• Provided records
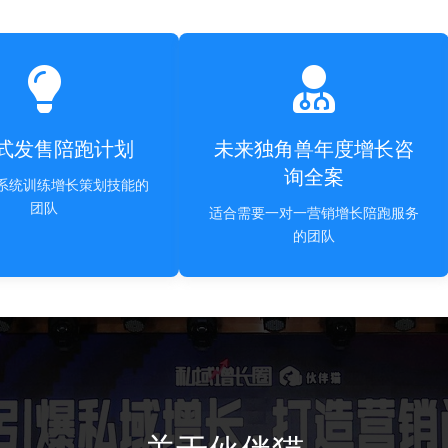
式发售陪跑计划
未来独角兽年度增长咨
询全案
系统训练增长策划技能的
团队
适合需要一对一营销增长陪跑服务
的团队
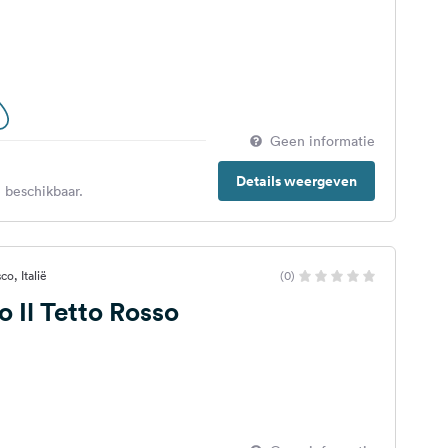
Geen informatie
Details weergeven
 beschikbaar.
o, Italië
(0)
 Il Tetto Rosso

• The task
Return the text lines from all of the entries above without any changes, and leave the pictures out of your answer.

• Result for this task
式发售陪跑计划
未来独角兽年度增长咨
询全案
系统训练增长策划技能的
团队
适合需要一对一营销增长陪跑服务
的团队
Geen informatie
Details weergeven
 beschikbaar.
o, Italië
(0)
 Il Tetto Rosso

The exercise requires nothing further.